The Reserve Bank of Australia (RBA) yesterday announced it would proceed with a proposed reduction in its bond purchase program and extend its commitment to buy bonds at a pace of $A4bn/week until February 2022.

Commonwealth Bank’s head of Australian economics, Gareth Aird, labelled the announcements as a ‘bet each way’.

“The Governor’s Statement reads very much like the proverbial two-handed economist. On the one hand Delta has changed the economic outlook, but on the other hand it hasn’t. There looks to be smart signalling at play here,” Mr Aird wrote in an economic update following the announcement.

“It is crystal clear from the decision that the hurdle to reverse the taper was incredibly high. It may be the case that the RBA viewed a reversal of the taper as a ‘step backwards’. Put another way, the RBA preferred to extend the timeframe of bond buying rather than scale up from what was already announced.

“In that context it looks like the RBA’s ‘flexibility’ in the bond buying program is now heavily skewed towards the flexibility to scale down purchases rather than scale up. One way ‘flexibility’ means policy ‘inflexibility’. That all said, given the impact of buying bonds at a rate of $A4bn per week vs $A5bn is negligible we are not overly critical of the decision.”

Mr Aird went on to note that the RBA Board’s expectation that the economy will be back around its pre Delta path in the second half of next year  was ‘optimistic’.

“Our working assumption is that the economy will not have clear air from COVID-19 until the middle of next year, which means that we are unlikely to find ourselves on the pre-Delta path until later in 2022. From that point we expect the economy to be firing well and very strong outcomes are likely,” Mr Aird wrote.

Last week, when commenting on the latest GDP figures, Mr Aird said the Delta variant had, unfortunately, changed everything.

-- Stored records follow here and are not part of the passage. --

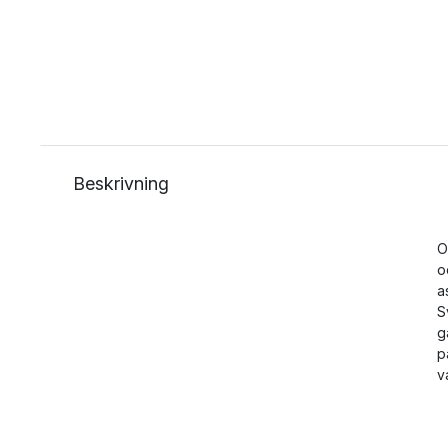
Beskrivning
O
o
a
S
g
p
v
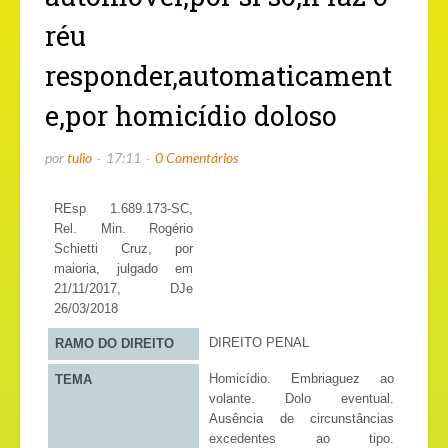
réu
responder,automaticament
e,por homicídio doloso
por
tulio
17:11
0 Comentários
REsp 1.689.173-SC,
Rel. Min. Rogério
Schietti Cruz, por
maioria, julgado em
21/11/2017, DJe
26/03/2018
DIREITO PENAL
RAMO DO DIREITO
Homicídio. Embriaguez ao
TEMA
volante. Dolo eventual.
Ausência de circunstâncias
excedentes ao tipo.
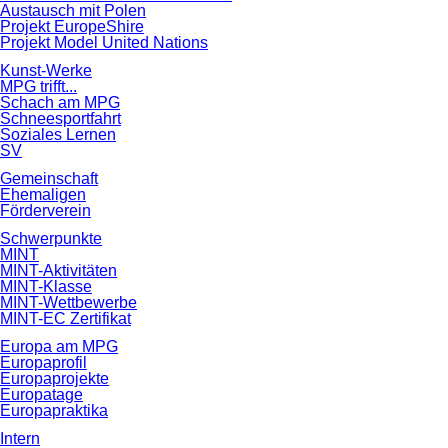
Austausch mit Polen
Projekt EuropeShire
Projekt Model United Nations
Kunst-Werke
MPG trifft...
Schach am MPG
Schneesportfahrt
Soziales Lernen
SV
Gemeinschaft
Ehemaligen
Förderverein
Schwerpunkte
MINT
MINT-Aktivitäten
MINT-Klasse
MINT-Wettbewerbe
MINT-EC Zertifikat
Europa am MPG
Europaprofil
Europaprojekte
Europatage
Europapraktika
Intern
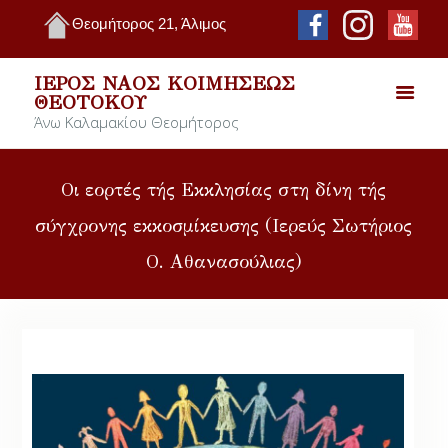
Θεομήτορος 21, Άλιμος
ΙΕΡΌΣ ΝΑΌΣ ΚΟΙΜΉΣΕΩΣ
ΘΕΟΤΌΚΟΥ
Άνω Καλαμακίου Θεομήτορος
Οι εορτές τής Εκκλησίας στη δίνη τής
σύγχρονης εκκοσμίκευσης (Ιερεύς Σωτήριος
Ο. Αθανασούλιας)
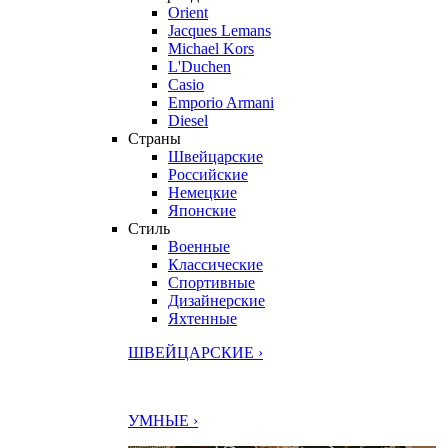
Orient
Jacques Lemans
Michael Kors
L'Duchen
Casio
Emporio Armani
Diesel
Страны
Швейцарские
Российские
Немецкие
Японские
Стиль
Военные
Классические
Спортивные
Дизайнерские
Яхтенные
ШВЕЙЦАРСКИЕ ›
УМНЫЕ ›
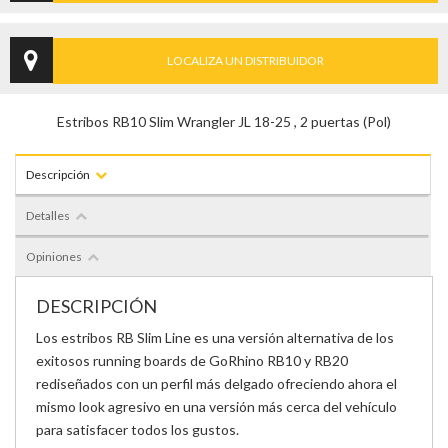
LOCALIZA UN DISTRIBUIDOR
Estribos RB10 Slim Wrangler JL 18-25 , 2 puertas (Pol)
Descripción
Detalles
Opiniones
DESCRIPCIÓN
Los estribos RB Slim Line es una versión alternativa de los
exitosos running boards de Go
Rhino RB10 y RB20
rediseñados con un perfil más delgado ofreciendo ahora el
mismo look
agresivo en una versión más cerca del vehículo
para satisfacer todos los gustos.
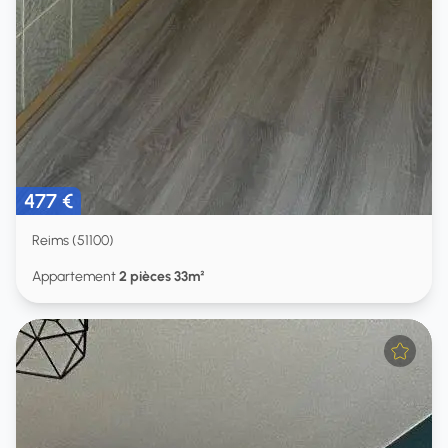
477 €
Reims (51100)
Appartement
2 pièces 33m²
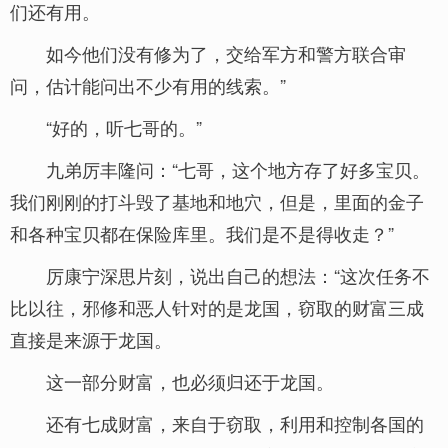
们还有用。
如今他们没有修为了，交给军方和警方联合审
问，估计能问出不少有用的线索。”
“好的，听七哥的。”
九弟厉丰隆问：“七哥，这个地方存了好多宝贝。
我们刚刚的打斗毁了基地和地穴，但是，里面的金子
和各种宝贝都在保险库里。我们是不是得收走？”
厉康宁深思片刻，说出自己的想法：“这次任务不
比以往，邪修和恶人针对的是龙国，窃取的财富三成
直接是来源于龙国。
这一部分财富，也必须归还于龙国。
还有七成财富，来自于窃取，利用和控制各国的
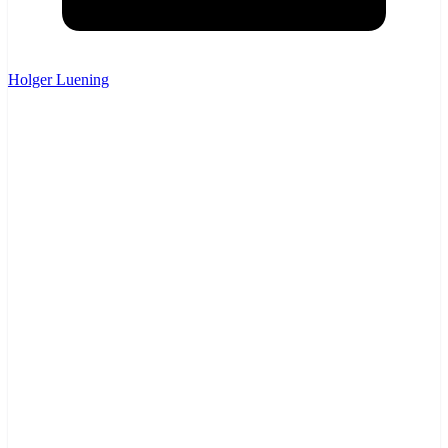
Holger Luening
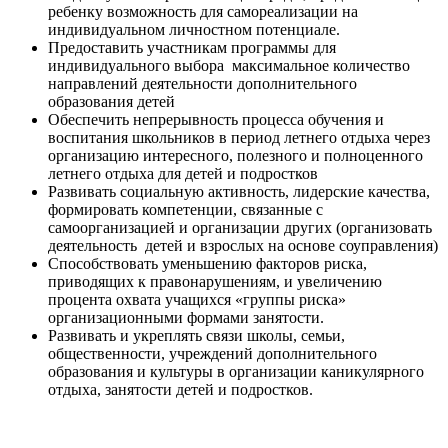
ребенку возможность для самореализации на
индивидуальном личностном потенциале.
Предоставить участникам программы для
индивидуального выбора максимальное количество
направлений деятельности дополнительного
образования детей
Обеспечить непрерывность процесса обучения и
воспитания школьников в период летнего отдыха через
организацию интересного, полезного и полноценного
летнего отдыха для детей и подростков
Развивать социальную активность, лидерские качества,
формировать компетенции, связанные с
самоорганизацией и организации других (организовать
деятельность детей и взрослых на основе соуправления)
Способствовать уменьшению факторов риска,
приводящих к правонарушениям, и увеличению
процента охвата учащихся «группы риска»
организационными формами занятости.
Развивать и укреплять связи школы, семьи,
общественности, учреждений дополнительного
образования и культуры в организации каникулярного
отдыха, занятости детей и подростков.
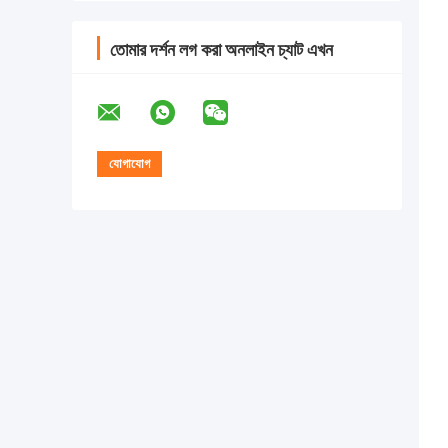
তোমার দর্শন লগ করা অনলাইন চ্যাট এখন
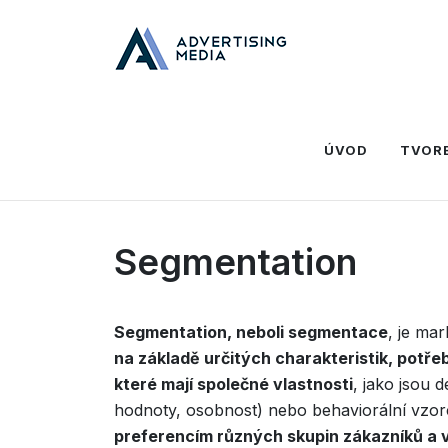
Domů
Slovník
S
Segmentation
ÚVOD
TVOR
Segmentation
Segmentation, neboli segmentace
, je mar
na základě určitých charakteristik, potř
které mají společné vlastnosti
, jako jsou 
hodnoty, osobnost) nebo behaviorální vzorce
preferencím různých skupin zákazníků a 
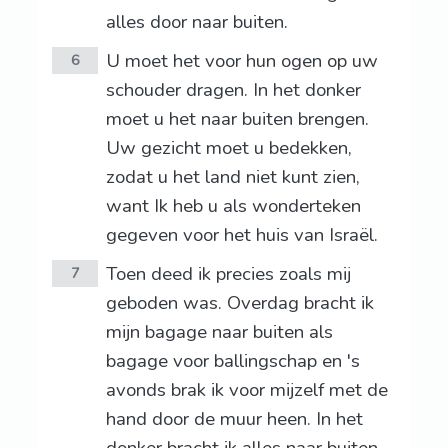
alles door naar buiten.
U moet het voor hun ogen op uw
6
schouder dragen. In het donker
moet u het naar buiten brengen.
Uw gezicht moet u bedekken,
zodat u het land niet kunt zien,
want Ik heb u als wonderteken
gegeven voor het huis van Israël.
Toen deed ik precies zoals mij
7
geboden was. Overdag bracht ik
mijn bagage naar buiten als
bagage voor ballingschap en 's
avonds brak ik voor mijzelf met de
hand door de muur heen. In het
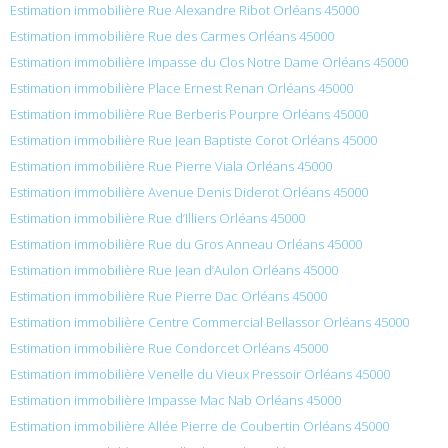
Estimation immobilière Rue Alexandre Ribot Orléans 45000
Estimation immobilière Rue des Carmes Orléans 45000
Estimation immobilière Impasse du Clos Notre Dame Orléans 45000
Estimation immobilière Place Ernest Renan Orléans 45000
Estimation immobilière Rue Berberis Pourpre Orléans 45000
Estimation immobilière Rue Jean Baptiste Corot Orléans 45000
Estimation immobilière Rue Pierre Viala Orléans 45000
Estimation immobilière Avenue Denis Diderot Orléans 45000
Estimation immobilière Rue d’Illiers Orléans 45000
Estimation immobilière Rue du Gros Anneau Orléans 45000
Estimation immobilière Rue Jean d’Aulon Orléans 45000
Estimation immobilière Rue Pierre Dac Orléans 45000
Estimation immobilière Centre Commercial Bellassor Orléans 45000
Estimation immobilière Rue Condorcet Orléans 45000
Estimation immobilière Venelle du Vieux Pressoir Orléans 45000
Estimation immobilière Impasse Mac Nab Orléans 45000
Estimation immobilière Allée Pierre de Coubertin Orléans 45000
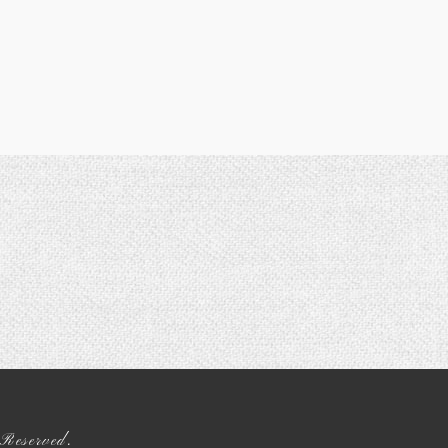
 Reserved.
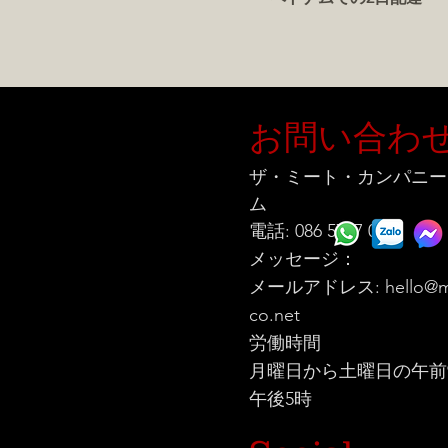
お問い合わ
ザ・ミート・カンパニー
ム
電話: 086 5777 060
メッセージ：
メールアドレス:
hello@m
co.net
労働時間
月曜日から土曜日の午前
午後5時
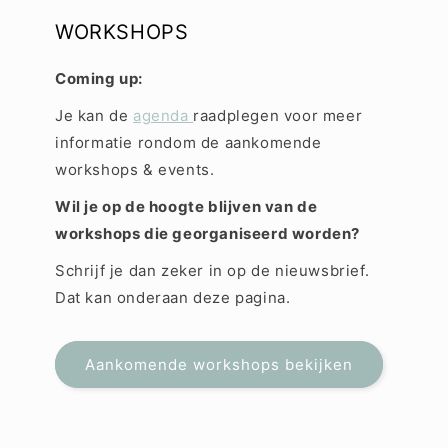
WORKSHOPS
Coming up:
Je kan de
agenda
raadplegen voor meer
informatie rondom de aankomende
workshops & events.
Wil je op de hoogte blijven van de
workshops die georganiseerd worden?
Schrijf je dan zeker in op de nieuwsbrief.
Dat kan onderaan deze pagina.
Aankomende workshops bekijken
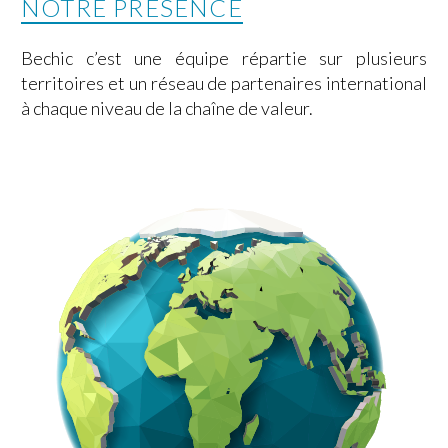
NOTRE PRÉSENCE
Bechic c’est une équipe répartie sur plusieurs
territoires et un réseau de partenaires international
à chaque niveau de la chaîne de valeur.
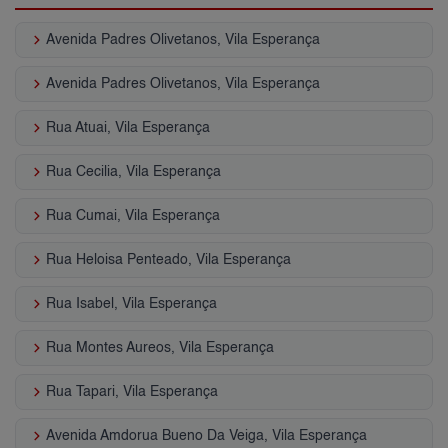
keyboard_arrow_right
Avenida Padres Olivetanos, Vila Esperança
keyboard_arrow_right
Avenida Padres Olivetanos, Vila Esperança
keyboard_arrow_right
Rua Atuai, Vila Esperança
keyboard_arrow_right
Rua Cecilia, Vila Esperança
keyboard_arrow_right
Rua Cumai, Vila Esperança
keyboard_arrow_right
Rua Heloisa Penteado, Vila Esperança
keyboard_arrow_right
Rua Isabel, Vila Esperança
keyboard_arrow_right
Rua Montes Aureos, Vila Esperança
keyboard_arrow_right
Rua Tapari, Vila Esperança
keyboard_arrow_right
Avenida Amdorua Bueno Da Veiga, Vila Esperança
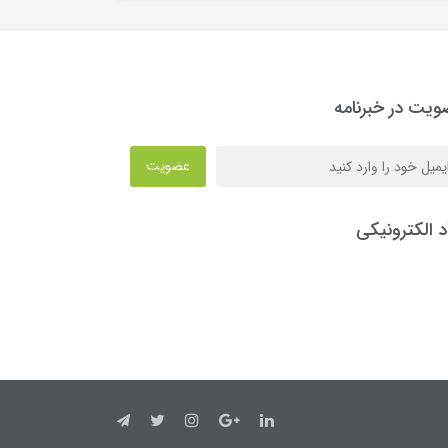
یت در خبرنامه
عضویت
د الکترونیکی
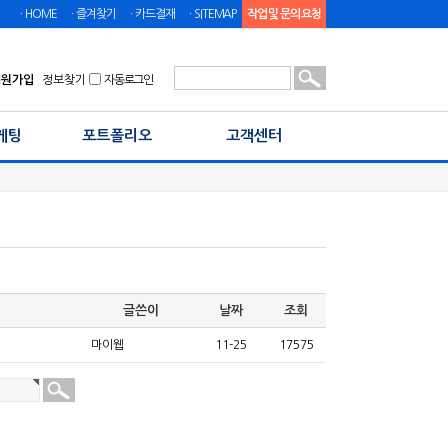
ㆍHOME
ㆍ즐겨찾기
ㆍ카드결재
ㆍSITEMAP
작업 및 문의 요청
회원가입
정보찾기
자동로그인
케팅
포트폴리오
고객센터
글쓴이
날짜
조회
마이웹
11-25
17575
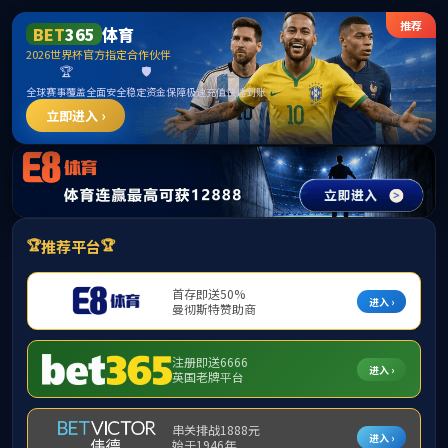
167net必赢·主页欢迎您
首页
|
学院概况
|
本科教务
|
研究生教务
|
学生工作
本科教务
当前位置：
首页
>>
本科教务
>>
PB
通知公告
尚无资料
课程教学评估
PBL教学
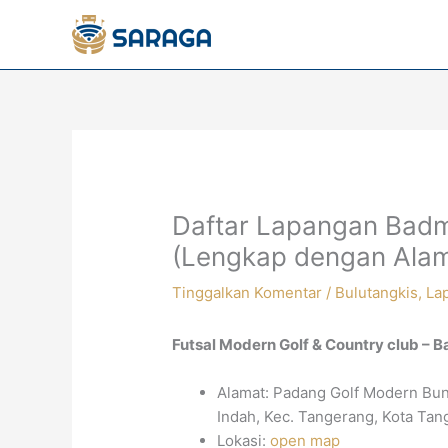
Lewati
ke
konten
Daftar Lapangan Badm
(Lengkap dengan Alam
Tinggalkan Komentar
/
Bulutangkis
,
La
Futsal Modern Golf & Country club – 
Alamat: Padang Golf Modern Bung
Indah, Kec. Tangerang, Kota Tan
Lokasi:
open map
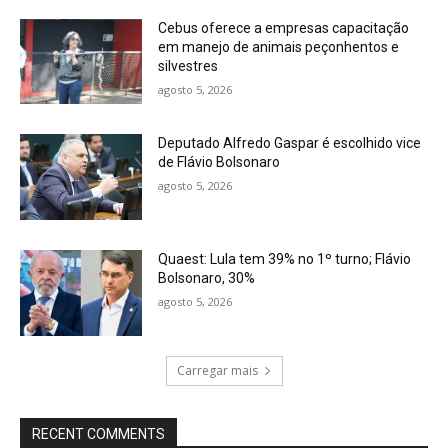
Cebus oferece a empresas capacitação
em manejo de animais peçonhentos e
silvestres
agosto 5, 2026
Deputado Alfredo Gaspar é escolhido vice
de Flávio Bolsonaro
agosto 5, 2026
Quaest: Lula tem 39% no 1º turno; Flávio
Bolsonaro, 30%
agosto 5, 2026
Carregar mais
RECENT COMMENTS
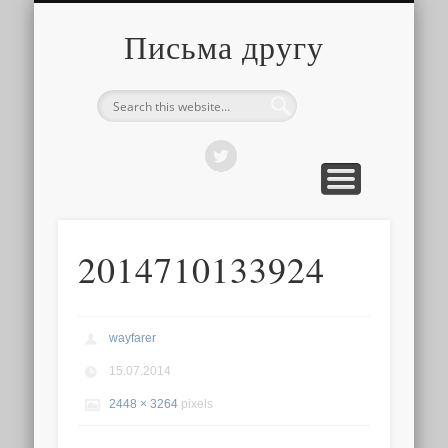
О ТОМ, КАК ЭТО УСТРОЕНО
ПРО ПУТЕШЕСТВИЯ
О РАЗНОМ
Письма другу
2014710133924
wayfarer
15.07.2014
2448 × 3264
pixels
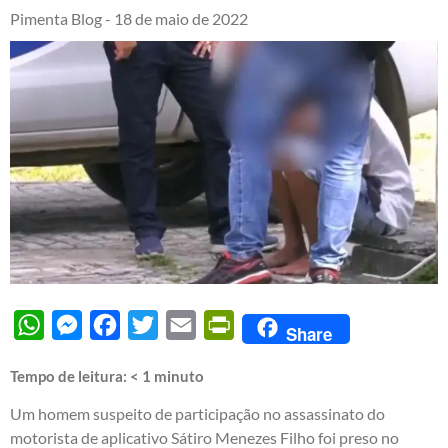
Pimenta Blog -
18 de maio de 2022
WhatsApp
Messenger
Facebook
Twitter
Email
PrintFriendly
Share
Tempo de leitura:
< 1
minuto
Um homem suspeito de participação no assassinato do
motorista de aplicativo Sátiro Menezes Filho foi preso no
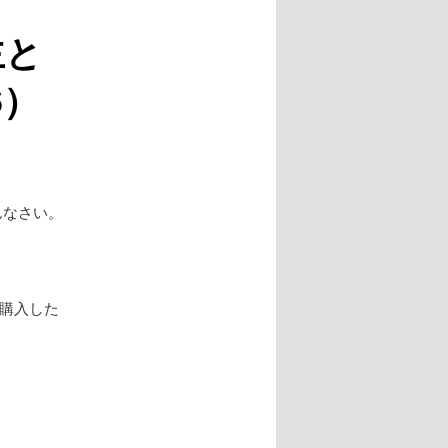
主と
6）
んなさい。
を購入した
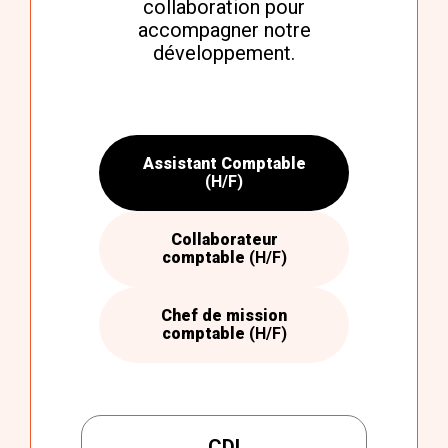
collaboration pour
accompagner notre
développement.
Assistant Comptable
(H/F)
Collaborateur
comptable
(H/F)
Chef de mission
comptable
(H/F)
CDI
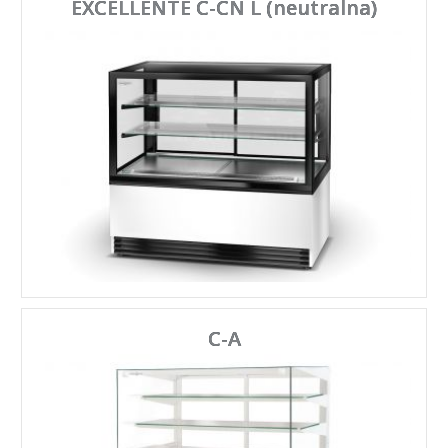
EXCELLENTE C-CN L (neutralna)
C-A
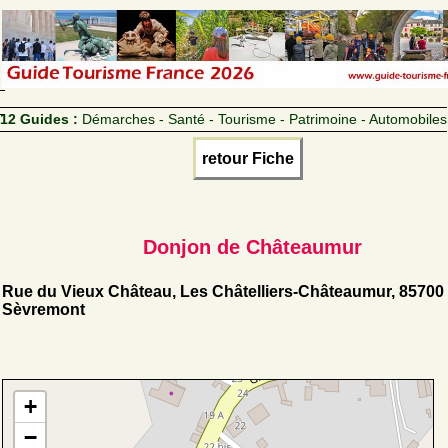
12 Guides :
Démarches - Santé - Tourisme - Patrimoine - Automobiles
retour Fiche
Donjon de Châteaumur
Rue du Vieux Château, Les Châtelliers-Châteaumur, 85700
Sèvremont
+
−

“Our view is GDP will post a big contraction of 4.5 per cent over Q3 21 - given more than half of the Australian population are in lockdown – and it looks likely that lockdowns will continue into Q4 21. We think that NSW will not exit the lockdown in any material sense until the 80 per cent vaccination threshold has been met (November). And the daily number of new COVID cases in Victoria means that residents of Australia’s second largest state appear consigned to the same fate as NSW.  This means that Victoria is also likely to be in lockdown until the middle of the December quarter.

“The Australian economy will therefore only partially rebound in Q4 21 and we have forecast a rebound of 2.25 per cent,” Mr Aird wrote.